Is there any word which accumulates the meaning of both words "Accept" and "Change"?

Example : I accepted and changed myself from the feedback given.

  • If the feedback caused you to change, then it seems like the "accept" part is already implied. Had you rejected the feedback, you would not have changed. – J.R. Aug 29 '14 at 7:27
  • I changed myself in spite of my loathing of the feedback – mplungjan Aug 29 '14 at 7:30

To conform may convey the idea , (though a bit formal) :

  • (usually foll by: to) to comply in actions, behaviour, etc, with accepted standards or norms


Or, To attune:

  • to bring into accord, harmony, or sympathetic relationship; adjust: to attune oneself to country living.
  • to tune or bring into harmony.


  • 1
    Thanks, Attune was the word I was looking for. My example and question was wrong. – Jay Aug 29 '14 at 7:34

Your example sentence means that you accepted yourself... "from" the feedback given. Which means you were that feedback before. I think you mean you accepted the feedback, and changed yourself based on it.

It won't be easy to put that into one verb, but maybe something like:

I took the feedback on board.

Conveys what you want. It means that you took the feedback in and you imply that you did something with it (whether that includes changing yourself depends on the feedback!)

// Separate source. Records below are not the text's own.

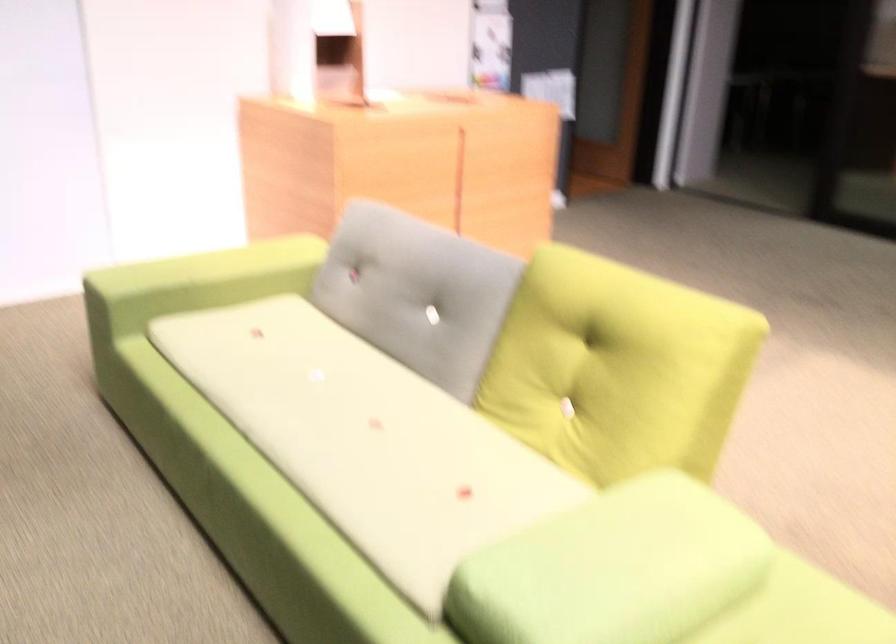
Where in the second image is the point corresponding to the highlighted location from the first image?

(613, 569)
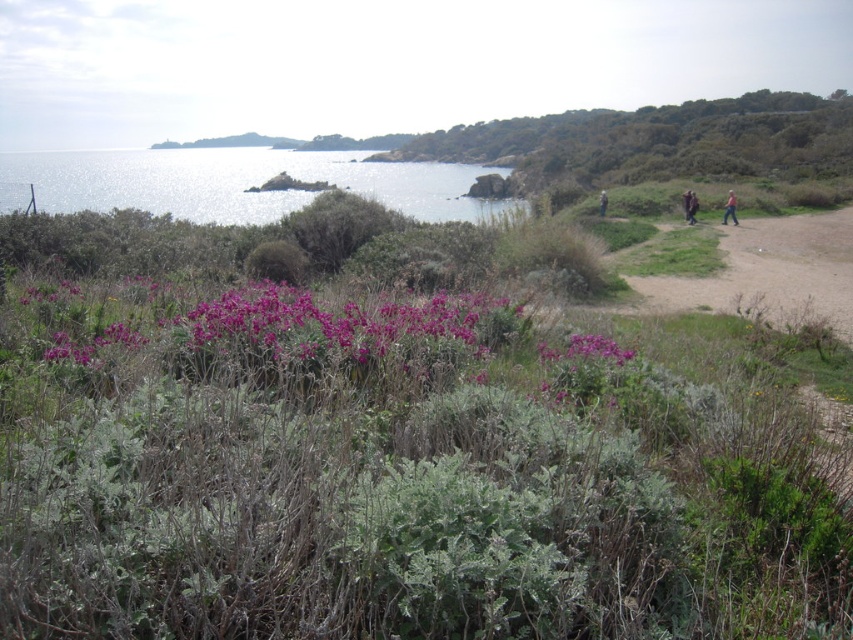
Question: Does brown woolen sweater at right appear on the left side of brown leather jacket at upper right?

Choices:
 (A) yes
 (B) no

Answer: (B)

Question: Which point is closer to the camera taking this photo?

Choices:
 (A) (260, 148)
 (B) (601, 209)
 (C) (728, 198)

Answer: (C)

Question: Is shiny metallic water at upper left further to the viewer compared to brown woolen sweater at right?

Choices:
 (A) yes
 (B) no

Answer: (B)

Question: Among these objects, which one is nearest to the camera?

Choices:
 (A) shiny metallic water at upper left
 (B) pink fabric at right
 (C) brown woolen sweater at right
 (D) brown leather jacket at upper right

Answer: (A)

Question: Estimate the real-world distances between objects in this image. Which object is closer to the brown leather jacket at upper right?

Choices:
 (A) pink fabric at right
 (B) shiny metallic water at upper left

Answer: (A)

Question: Is brown woolen sweater at right to the left of brown leather jacket at upper right from the viewer's perspective?

Choices:
 (A) yes
 (B) no

Answer: (B)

At first I was thinking in an IT-context, where you can accept settings and change a program's behaviour based on that. A much-used verb is then apply. Actually you could also say you applied (the points made in) the feedback to yourself, meaning that you put into effect the actions or changes that the feedback includes. That implies that you accepted the feedback.


I like

I complied with the suggestions



Adapt can be used as an alternative.

Example: He needed to adapt his strategies when dealing with her.